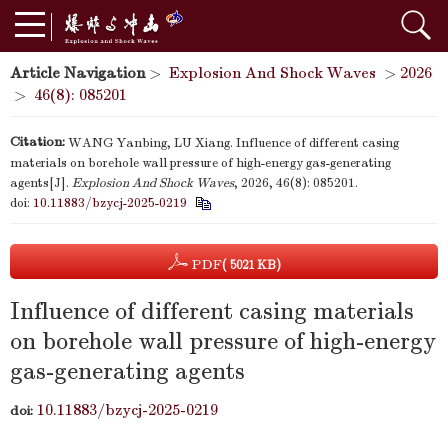
Article Navigation
>
Explosion And Shock Waves
>
2026
>
46(8): 085201
Citation:
WANG Yanbing, LU Xiang. Influence of different casing
materials on borehole wall pressure of high-energy gas-generating
agents[J].
Explosion And Shock Waves
, 2026, 46(8): 085201.
doi:
10.11883/bzycj-2025-0219
PDF
( 5021 KB)
Influence of different casing materials
on borehole wall pressure of high-energy
gas-generating agents
10.11883/bzycj-2025-0219
doi:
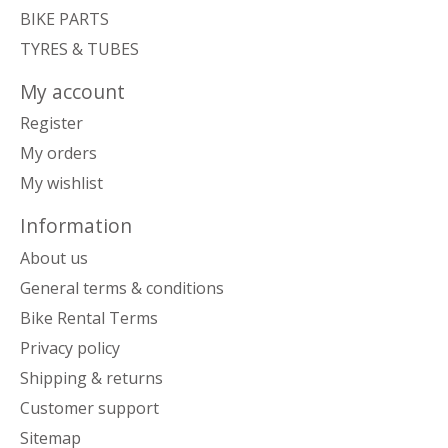
BIKE PARTS
TYRES & TUBES
My account
Register
My orders
My wishlist
Information
About us
General terms & conditions
Bike Rental Terms
Privacy policy
Shipping & returns
Customer support
Sitemap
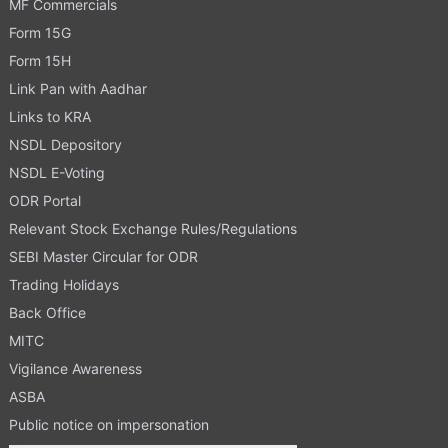
MF Commercials
Form 15G
Form 15H
Link Pan with Aadhar
Links to KRA
NSDL Depository
NSDL E-Voting
ODR Portal
Relevant Stock Exchange Rules/Regulations
SEBI Master Circular for ODR
Trading Holidays
Back Office
MITC
Vigilance Awareness
ASBA
Public notice on impersonation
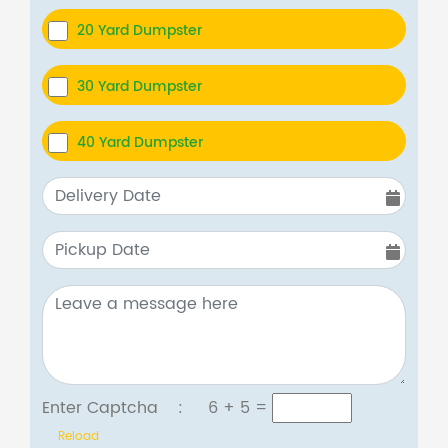
20 Yard Dumpster
30 Yard Dumpster
40 Yard Dumpster
Enter Captcha :
6 + 5
=
Reload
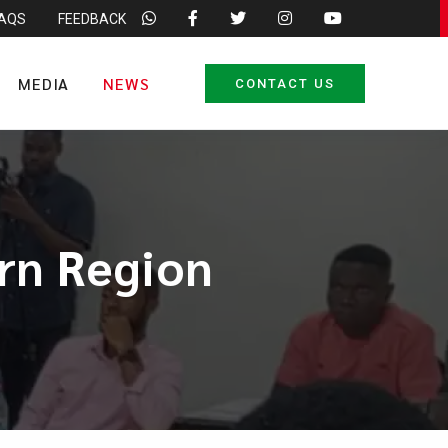
FAQS
FEEDBACK
MEDIA
NEWS
CONTACT US
rn Region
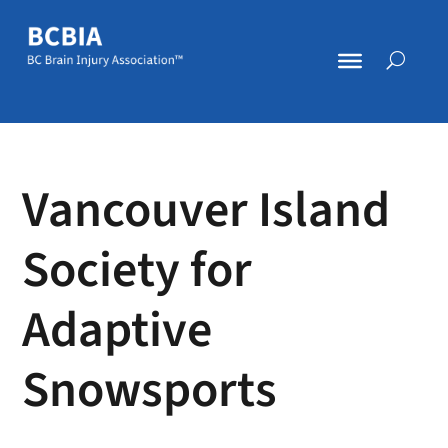
Vancouver Island
Society for
Adaptive
Snowsports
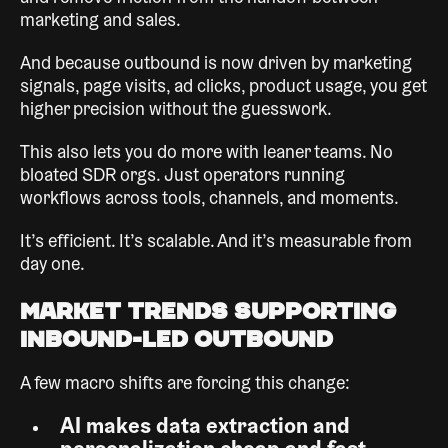
marketing and sales.
And because outbound is now driven by marketing
signals, page visits, ad clicks, product usage, you get
higher precision without the guesswork.
This also lets you do more with leaner teams. No
bloated SDR orgs. Just operators running
workflows across tools, channels, and moments.
It’s efficient. It’s scalable. And it’s measurable from
day one.
Market Trends Supporting
Inbound-Led Outbound
A few macro shifts are forcing this change:
AI makes data extraction and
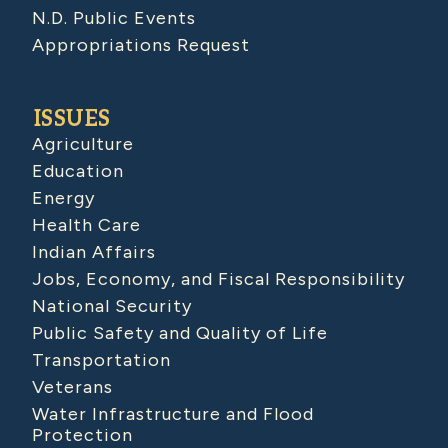
N.D. Public Events
Appropriations Request
ISSUES
Agriculture
Education
Energy
Health Care
Indian Affairs
Jobs, Economy, and Fiscal Responsibility
National Security
Public Safety and Quality of Life
Transportation
Veterans
Water Infrastructure and Flood
Protection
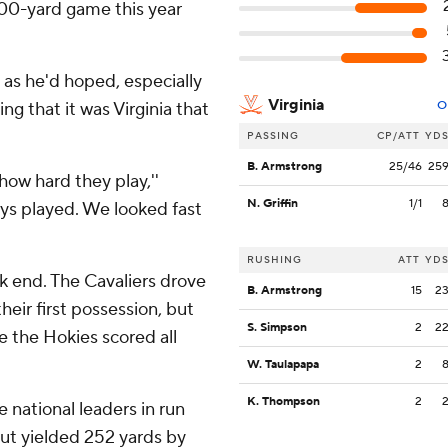
100-yard game this year
as he'd hoped, especially
Virginia
ng that it was Virginia that
O
PASSING
CP/ATT
YD
B. Armstrong
25/46
25
how hard they play,''
N. Griffin
1/1
uys played. We looked fast
RUSHING
ATT
YD
ak end. The Cavaliers drove
B. Armstrong
15
2
heir first possession, but
S. Simpson
2
2
le the Hokies scored all
W. Taulapapa
2
K. Thompson
2
 national leaders in run
but yielded 252 yards by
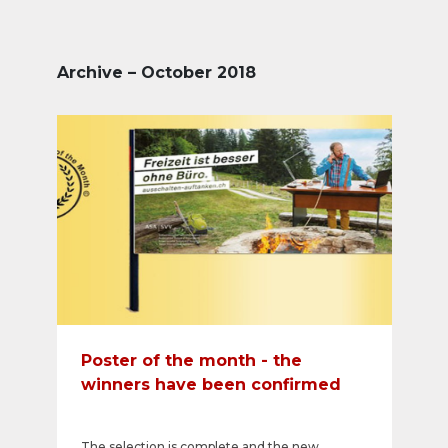
Archive – October 2018
Poster of the month - the
winners have been confirmed
The selection is complete and the new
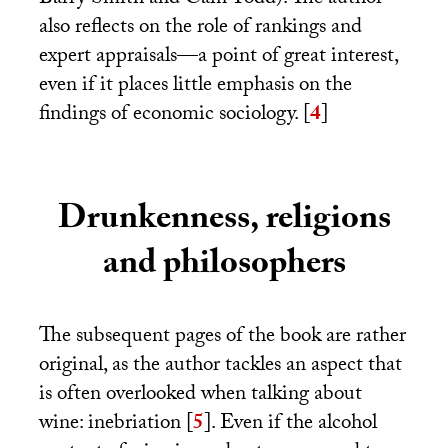
Barry Smith and Cain Todd). The author
also reflects on the role of rankings and
expert appraisals—a point of great interest,
even if it places little emphasis on the
findings of economic sociology.
[
4
]
Drunkenness, religions
and philosophers
The subsequent pages of the book are rather
original, as the author tackles an aspect that
is often overlooked when talking about
wine: inebriation
[
5
]
. Even if the alcohol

Exercise brief – Print the material word for word; images are to be left out.

Answer –
Article Navigation
>
Explosion And Shock Waves
>
2026
>
46(8): 085201
Citation:
WANG Yanbing, LU Xiang. Influence of different casing
materials on borehole wall pressure of high-energy gas-generating
agents[J].
Explosion And Shock Waves
, 2026, 46(8): 085201.
doi:
10.11883/bzycj-2025-0219
PDF
( 5021 KB)
Influence of different casing materials
on borehole wall pressure of high-energy
gas-generating agents
10.11883/bzycj-2025-0219
doi:
BIKE PARTS
TYRES & TUBES
My account
Register
My orders
My wishlist
Information
About us
General terms & conditions
Bike Rental Terms
Privacy policy
Shipping & returns
Customer support
Sitemap
MF Commercials
Form 15G
Form 15H
Link Pan with Aadhar
Links to KRA
NSDL Depository
NSDL E-Voting
ODR Portal
Relevant Stock Exchange Rules/Regulations
SEBI Master Circular for ODR
Trading Holidays
Back Office
MITC
Vigilance Awareness
ASBA
Public notice on impersonation
20 Yard Dumpster
30 Yard Dumpster
40 Yard Dumpster
Enter Captcha :
6 + 5
=
Reload
FAQS
FEEDBACK
MEDIA
NEWS
CONTACT US
rn Region
Vancouver Island
Society for
Adaptive
Snowsports
marketing and sales.
And because outbound is now driven by marketing
signals, page visits, ad clicks, product usage, you get
higher precision without the guesswork.
This also lets you do more with leaner teams. No
bloated SDR orgs. Just operators running
workflows across tools, channels, and moments.
It’s efficient. It’s scalable. And it’s measurable from
day one.
Market Trends Supporting
Inbound-Led Outbound
A few macro shifts are forcing this change:
AI makes data extraction and
N.D. Public Events
Appropriations Request
ISSUES
Agriculture
Education
Energy
Health Care
Indian Affairs
Jobs, Economy, and Fiscal Responsibility
National Security
Public Safety and Quality of Life
Transportation
Veterans
Water Infrastructure and Flood
Protection
100-yard game this year
as he'd hoped, especially
Virginia
ng that it was Virginia that
O
PASSING
CP/ATT
YD
B. Armstrong
25/46
25
how hard they play,''
N. Griffin
1/1
uys played. We looked fast
RUSHING
ATT
YD
ak end. The Cavaliers drove
B. Armstrong
15
2
heir first possession, but
S. Simpson
2
2
le the Hokies scored all
W. Taulapapa
2
K. Thompson
2
 national leaders in run
but yielded 252 yards by
Archive – October 2018
Poster of the month - the
winners have been confirmed
The selection is complete and the new
Barry Smith and Cain Todd). The author
also reflects on the role of rankings and
expert appraisals—a point of great interest,
even if it places little emphasis on the
findings of economic sociology.
[
4
]
Drunkenness, religions
and philosophers
The subsequent pages of the book are rather
original, as the author tackles an aspect that
is often overlooked when talking about
wine: inebriation
[
5
]
. Even if the alcohol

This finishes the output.